Agricultural Insurance Institutional and Delivery Models for Owners of Small Farms in Bangladesh

    1. In reviewing the potential roles that government, private commercial insurers, banks, MFIs, cooperatives, and NGOs might play in developing agricultural insurance under a PPP for Bangladesh, it is useful to distinguish between the different types of institutional model for providing insurance and microinsurance products and services to Bangladesh’s predominantly small-scale crop and livestock producers. ProVention (2006) identifies four main delivery models for providing microinsurance, as described in box 6.1.

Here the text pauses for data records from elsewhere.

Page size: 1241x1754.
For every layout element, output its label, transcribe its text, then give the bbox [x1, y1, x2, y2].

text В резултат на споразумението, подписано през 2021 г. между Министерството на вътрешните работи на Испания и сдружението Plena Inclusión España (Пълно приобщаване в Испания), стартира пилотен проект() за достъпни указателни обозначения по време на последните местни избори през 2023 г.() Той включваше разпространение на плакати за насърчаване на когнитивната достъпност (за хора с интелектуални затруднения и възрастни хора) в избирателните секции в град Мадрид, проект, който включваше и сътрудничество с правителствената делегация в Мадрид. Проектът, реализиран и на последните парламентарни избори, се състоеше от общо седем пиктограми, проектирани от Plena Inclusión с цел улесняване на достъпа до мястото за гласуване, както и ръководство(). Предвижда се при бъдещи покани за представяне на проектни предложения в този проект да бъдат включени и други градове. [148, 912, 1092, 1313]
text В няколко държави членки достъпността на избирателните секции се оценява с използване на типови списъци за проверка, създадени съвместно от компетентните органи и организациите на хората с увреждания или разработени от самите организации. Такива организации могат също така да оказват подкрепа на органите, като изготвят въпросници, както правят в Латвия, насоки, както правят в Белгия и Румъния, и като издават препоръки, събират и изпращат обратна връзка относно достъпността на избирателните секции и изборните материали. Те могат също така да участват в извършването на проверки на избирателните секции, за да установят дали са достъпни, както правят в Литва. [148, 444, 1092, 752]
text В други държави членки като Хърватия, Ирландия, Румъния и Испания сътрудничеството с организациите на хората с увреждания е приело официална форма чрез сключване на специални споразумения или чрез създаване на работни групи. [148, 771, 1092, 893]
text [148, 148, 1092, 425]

    2. The full-service model, whereby private commercial insurers (or occasionally public insurers) assume full responsibility for the supply of agricultural insurance products and services is the most common institutional form of insurance in the major public-private agricultural insurance programs reviewed above. In Bangladesh the former public-sector SBC crop and livestock insurance is an example of the-full service delivery model. In Bangladesh the private commercial sector has yet to assume any direct role in agricultural insurance.

    3. The partner-agent model has been adopted for micro-life insurance by the private commercial insurers and the NGOs/MFIs in Bangladesh, and as recommended in chapter 5, this model could provide one option for expanding and developing crop and livestock insurance in future.




    1. The current NGO/MFI livestock-credit protection schemes fall under either the community-based model or provider model. Chapter 2 provided an extensive review of the livestock credit-protection sum insurance programs currently offered by several NGOs/MFIs, and this chapter explores further the potential for strengthening and developing the role of the NGOs/MFIs in providing crop and livestock insurance.